[Stored data]
● ● ●

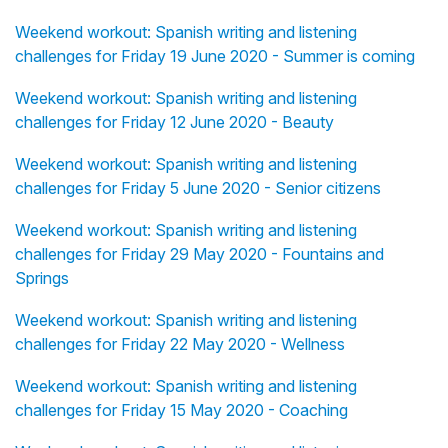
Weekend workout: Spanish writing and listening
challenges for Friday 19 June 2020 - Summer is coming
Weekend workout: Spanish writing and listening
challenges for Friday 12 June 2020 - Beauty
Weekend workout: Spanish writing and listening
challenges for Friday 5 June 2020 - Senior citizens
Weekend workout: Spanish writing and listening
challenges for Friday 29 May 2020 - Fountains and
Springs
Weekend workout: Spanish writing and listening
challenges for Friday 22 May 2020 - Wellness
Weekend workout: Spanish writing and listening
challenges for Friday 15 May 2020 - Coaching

● ● ●

AIM OF THE EXERCISE: From the first line to the last, reproduce the records above exactly and skip the pictures.

RESPONSE TO THIS EXERCISE:
Weekend workout: Spanish writing and listening
challenges for Friday 19 June 2020 - Summer is coming
Weekend workout: Spanish writing and listening
challenges for Friday 12 June 2020 - Beauty
Weekend workout: Spanish writing and listening
challenges for Friday 5 June 2020 - Senior citizens
Weekend workout: Spanish writing and listening
challenges for Friday 29 May 2020 - Fountains and
Springs
Weekend workout: Spanish writing and listening
challenges for Friday 22 May 2020 - Wellness
Weekend workout: Spanish writing and listening
challenges for Friday 15 May 2020 - Coaching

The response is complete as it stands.